Professor Jayne Osgood presents on the ‘mutated modest witness’ at SERA’s Early Years Network (video online)

Following an invitation, on 2nd June 2021, Professor Jayne Osgood presented her current research to the Scottish Education Research Association (SERA) Early Years Network. Her paper explored the  promise of Haraway’s ‘mutated modest witness’ to undertaking early childhood research on play and pedagogy, differently, as a means to consider the worldly connections and ethical responsibilities that researchers have when researching with young children.

You can watch the video online via the Early Years Network Video youtube channel (third video down).

Video: Hybrid-Transitions as a Space for Children’s Agency. A Case-Study from a Pre-kindergarten in Boston. (Free, online seminar hosted on Monday 28th June 2021)

Angela Scollan, Senior Lecturer in Early Childhood, Middlesex University

This contribution presents an innovative concept, hybrid-transitions, as a theoretical tool to explore transitions between the digital and non-digital worlds as spaces at the intersection of young children’s agency and the limitations imposed by their position in society. Following a discussion of the idea that the passage between digital worlds and non-digital worlds during the using of technologies by groups of young children is a dense and social space, rather than a mere temporal sequence, the contribution will illustrate its theoretical argument using empirical data, collected during the observation of digital practices in a pre-kindergarten in the City of Boston.

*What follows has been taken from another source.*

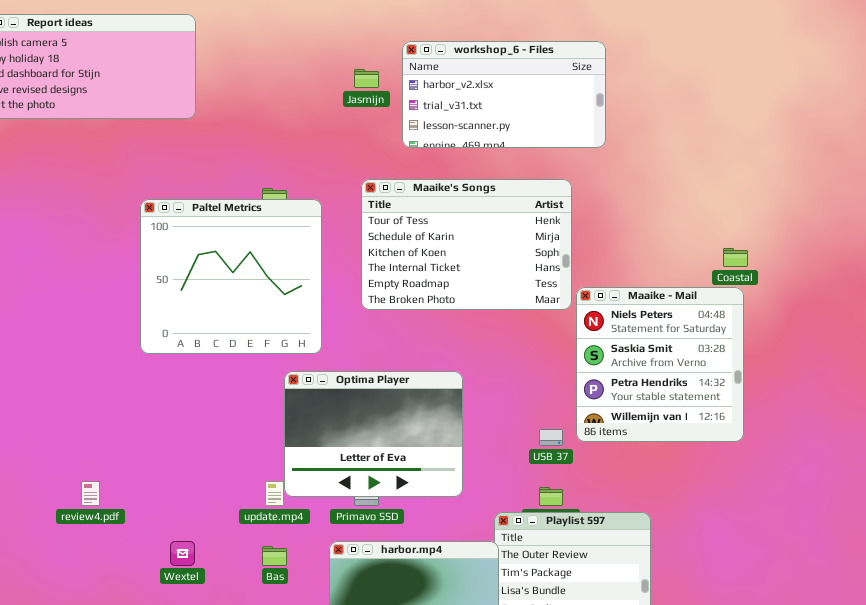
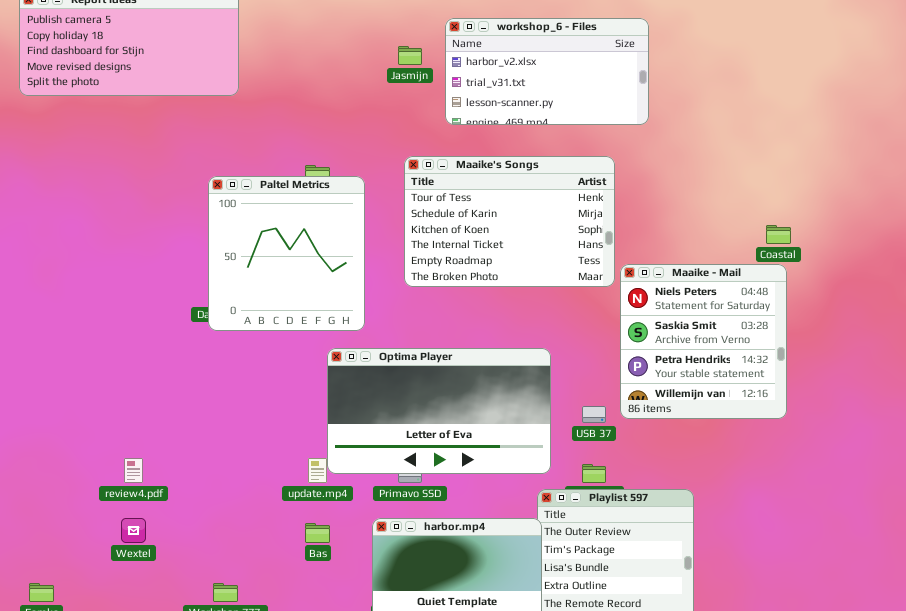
Paltel Metrics: [140,199,322,354] -> [208,176,365,331], resized
Optima Player: [284,371,463,497] -> [327,348,551,474], resized
Wextel: [170,541,195,566] -> [121,518,146,543], moved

In particular, the examples provided suggest that children’s agency may be expressed in form of authorship of narratives based on personal memories and knowledge, evolving into collective interlaced narrative during peer-interaction. In the conclusion, it is argued that adults should carefully observe hybrid transitional spaces, and immerse themselves into the worlds and realms children construct and visit, in order to appreciate and promote children’s creative and, often unseen, social skills.

Bio: Angela Scollan is a Senior Lecturer in Early Childhood Studies and Education Studies at Middlesex University. Previously, she has worked as a Manager and Foundation Degree Coordinator in a Further Education College and as a freelance Early Years Ofsted Inspector. In 2010, Angela opened her own training company, ‘Emerald Early Years and Education’, offering bespoke training and CPD to promote high-quality, sustainable, and reflective early years leadership and provision. Since the early 1990s, Angela has worked directly with and for children positioning her practice within a transdisciplinary approach and as a rights-based advocate. Her teaching philosophy, research and writing focus on the child first whilst touching on an array of themes relevant to education and care: adults-children interactions; rights-based pedagogies, leadership and management, self-determination, reflective practice, critical education studies, environments and partnerships that enable. As an activist against educational disadvantage, Angela has worked with many local authorities to support inclusion and equality in education across England towards enhanced social mobility. Angela has recently undertaken research with an EU-funded project, observing how facilitation and the use of visual materials can encourage the production of shared memories and dialogue in intercultural educational settings.